After the war, he continued to work at the Natural History Museum and also wrote several papers, including "Phytogeographia aegea". In this paper, he proposed the idea of a phytogeographical border between Europe and Asia, which has since become known as "Rechinger's line".

In 1953, Rechinger visited the United States on a Fulbright Scholarship. There, he worked for three months at the herbarium of the New York Botanical Garden on the genus Rumex.

He made important contributions involving flora native to Southwestern Asia and Greece, being recognized for his work on Flora Iranica and as the author of Flora Aegaea. As a taxonomist, he described many species of plants.

Rechinger was also a lecturer of botany at the University of Vienna, and in 1956-57 was a visiting professor in Baghdad, where he founded a herbarium. With Nicholas Vladimir Polunin he edited the exsiccata Exsiccatae ex Herb.

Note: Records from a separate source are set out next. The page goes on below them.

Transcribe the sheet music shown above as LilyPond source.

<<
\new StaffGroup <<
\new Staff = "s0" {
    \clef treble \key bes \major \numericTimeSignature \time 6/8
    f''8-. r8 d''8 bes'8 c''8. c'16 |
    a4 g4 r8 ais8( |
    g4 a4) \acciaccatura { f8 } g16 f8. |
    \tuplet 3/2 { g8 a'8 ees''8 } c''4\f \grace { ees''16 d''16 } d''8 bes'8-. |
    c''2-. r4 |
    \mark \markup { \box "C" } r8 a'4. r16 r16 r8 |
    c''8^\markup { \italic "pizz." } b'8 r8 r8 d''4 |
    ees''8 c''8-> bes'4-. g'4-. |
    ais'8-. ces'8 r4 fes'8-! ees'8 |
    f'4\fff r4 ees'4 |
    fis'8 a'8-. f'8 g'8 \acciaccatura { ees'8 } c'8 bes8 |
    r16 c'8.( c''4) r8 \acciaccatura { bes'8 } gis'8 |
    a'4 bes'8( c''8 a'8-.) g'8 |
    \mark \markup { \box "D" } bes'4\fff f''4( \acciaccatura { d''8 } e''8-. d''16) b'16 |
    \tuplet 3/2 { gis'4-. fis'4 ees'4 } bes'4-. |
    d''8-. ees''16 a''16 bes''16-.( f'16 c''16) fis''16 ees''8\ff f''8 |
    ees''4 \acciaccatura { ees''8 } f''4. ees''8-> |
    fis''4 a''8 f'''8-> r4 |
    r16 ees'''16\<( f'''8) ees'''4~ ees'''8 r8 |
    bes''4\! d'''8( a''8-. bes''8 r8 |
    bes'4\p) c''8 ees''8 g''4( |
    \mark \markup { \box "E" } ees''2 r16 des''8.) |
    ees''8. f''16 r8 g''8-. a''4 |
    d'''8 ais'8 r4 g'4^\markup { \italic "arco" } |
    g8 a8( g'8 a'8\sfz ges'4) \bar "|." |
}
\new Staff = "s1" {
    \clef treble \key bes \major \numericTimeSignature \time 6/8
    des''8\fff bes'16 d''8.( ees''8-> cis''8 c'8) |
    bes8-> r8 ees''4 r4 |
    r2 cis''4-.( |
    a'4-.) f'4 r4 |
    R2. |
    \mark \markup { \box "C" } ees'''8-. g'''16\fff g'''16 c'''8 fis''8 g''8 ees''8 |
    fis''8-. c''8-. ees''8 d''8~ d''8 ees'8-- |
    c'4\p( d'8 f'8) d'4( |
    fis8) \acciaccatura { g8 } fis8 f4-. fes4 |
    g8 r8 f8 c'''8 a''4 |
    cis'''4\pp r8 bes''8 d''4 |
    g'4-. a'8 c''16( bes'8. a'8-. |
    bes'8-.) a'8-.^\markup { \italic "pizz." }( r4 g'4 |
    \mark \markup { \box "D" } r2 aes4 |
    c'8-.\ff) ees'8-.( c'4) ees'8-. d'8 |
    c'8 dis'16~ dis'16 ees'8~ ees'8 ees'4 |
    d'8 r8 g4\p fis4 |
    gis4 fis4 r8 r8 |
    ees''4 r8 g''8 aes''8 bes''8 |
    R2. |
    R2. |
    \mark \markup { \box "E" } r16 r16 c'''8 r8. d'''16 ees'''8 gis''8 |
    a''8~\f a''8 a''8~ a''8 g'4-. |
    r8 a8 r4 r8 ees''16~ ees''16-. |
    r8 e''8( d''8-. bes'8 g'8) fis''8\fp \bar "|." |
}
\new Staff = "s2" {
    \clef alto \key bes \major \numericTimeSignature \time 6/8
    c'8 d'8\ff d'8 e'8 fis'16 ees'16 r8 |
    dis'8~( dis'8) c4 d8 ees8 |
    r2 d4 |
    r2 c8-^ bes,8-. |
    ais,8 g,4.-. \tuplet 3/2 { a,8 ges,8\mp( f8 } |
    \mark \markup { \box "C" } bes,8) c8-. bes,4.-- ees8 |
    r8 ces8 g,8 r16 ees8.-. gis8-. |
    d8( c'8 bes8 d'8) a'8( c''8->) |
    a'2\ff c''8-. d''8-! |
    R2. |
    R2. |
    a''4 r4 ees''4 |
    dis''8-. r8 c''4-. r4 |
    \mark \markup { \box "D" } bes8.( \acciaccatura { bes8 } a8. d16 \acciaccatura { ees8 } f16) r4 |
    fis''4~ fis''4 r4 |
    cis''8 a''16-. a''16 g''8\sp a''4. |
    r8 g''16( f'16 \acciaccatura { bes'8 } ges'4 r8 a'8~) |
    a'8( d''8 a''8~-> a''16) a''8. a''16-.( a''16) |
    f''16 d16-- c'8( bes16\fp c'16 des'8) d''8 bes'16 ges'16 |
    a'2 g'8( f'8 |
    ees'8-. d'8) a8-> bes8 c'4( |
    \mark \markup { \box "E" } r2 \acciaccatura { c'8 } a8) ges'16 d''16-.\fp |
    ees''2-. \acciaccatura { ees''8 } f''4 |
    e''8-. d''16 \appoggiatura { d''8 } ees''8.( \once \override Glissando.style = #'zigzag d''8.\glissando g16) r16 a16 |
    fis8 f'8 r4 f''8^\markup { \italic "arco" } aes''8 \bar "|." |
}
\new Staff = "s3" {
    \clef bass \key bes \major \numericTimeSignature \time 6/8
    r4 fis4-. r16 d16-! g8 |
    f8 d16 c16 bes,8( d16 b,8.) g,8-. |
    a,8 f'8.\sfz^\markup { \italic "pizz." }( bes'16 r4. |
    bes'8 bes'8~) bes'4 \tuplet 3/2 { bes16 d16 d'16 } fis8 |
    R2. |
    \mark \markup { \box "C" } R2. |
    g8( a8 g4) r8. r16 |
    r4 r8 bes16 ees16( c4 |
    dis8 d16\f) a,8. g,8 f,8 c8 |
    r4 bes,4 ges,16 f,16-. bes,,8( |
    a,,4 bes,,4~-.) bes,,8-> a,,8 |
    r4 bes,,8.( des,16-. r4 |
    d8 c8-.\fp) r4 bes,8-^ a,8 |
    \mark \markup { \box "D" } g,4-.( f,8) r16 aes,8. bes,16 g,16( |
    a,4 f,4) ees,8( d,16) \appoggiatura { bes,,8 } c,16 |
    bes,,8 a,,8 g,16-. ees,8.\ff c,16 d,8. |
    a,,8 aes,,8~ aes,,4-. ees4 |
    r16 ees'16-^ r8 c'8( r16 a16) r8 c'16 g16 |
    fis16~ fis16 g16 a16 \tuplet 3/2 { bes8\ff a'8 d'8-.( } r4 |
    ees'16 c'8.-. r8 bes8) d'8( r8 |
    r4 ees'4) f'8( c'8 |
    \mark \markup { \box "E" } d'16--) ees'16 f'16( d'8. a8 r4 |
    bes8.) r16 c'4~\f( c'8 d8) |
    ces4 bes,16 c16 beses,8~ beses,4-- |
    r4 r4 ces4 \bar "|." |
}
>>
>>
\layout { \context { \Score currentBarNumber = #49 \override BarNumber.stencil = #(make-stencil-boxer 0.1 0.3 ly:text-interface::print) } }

Univ. Baghdadensis. Cent. Prim. Fide K. H. Rechinger, Edit. N. Polunin. He was in 1971 elected a member of the Royal Swedish Academy of Sciences.

He retired from lecturing in 1971, but carried on with his plant explorations. He went to Iran in 1977. He also collected in Western Australia in 1982, Indonesia in 1985, Chile in 1987 and Sri Lanka in 1990. He went deaf in old age.

In 1986, Scottish botanist Ian Charleson Hedge and Karl Rechinger published Plant life of South-West Asia by the Royal Society of Edinburgh,
It was based on a symposium that was dedicated to Karl Heinz Rechinger on his eightieth birthday.

He died on 30 December 1998.

==Botanical specimens==
Botanical specimens collected by Rechinger are held at herbaria around the world, including the National Herbarium of Victoria at the Royal Botanic Gardens Victoria, Harvard University Herbaria, and the Swedish Museum of Natural History.

==Publications==

- Flora Aegaea (1944)
- Flora of Lower Iraq (1967)
- Flora Iranica (1998)

== Eponymy ==
The lichen genus Rechingeria, the fungus genus Rechingeriella, the plant taxa Androcymbium rechingeri, Carthamus rechingeri, Centaurea rechingeri, Erysimum rechingeri, Campanula rechingeri, Paronychia rechingeri, Euphorbia rechingeri, Onosma kaheirei, Trifolium rechingeri, Stipa rechingeri, Trisetum rechingeri and the land snail Albinaria rechingeri are named in his honor.
He also collected reptiles on his journeys, including two species and one subspecies that were named after him; Elaphe rechingeri (now treated as synonym of Elaphe quatuorlineata), Eirenis rechingeri and Podarcis erhardii rechingeri.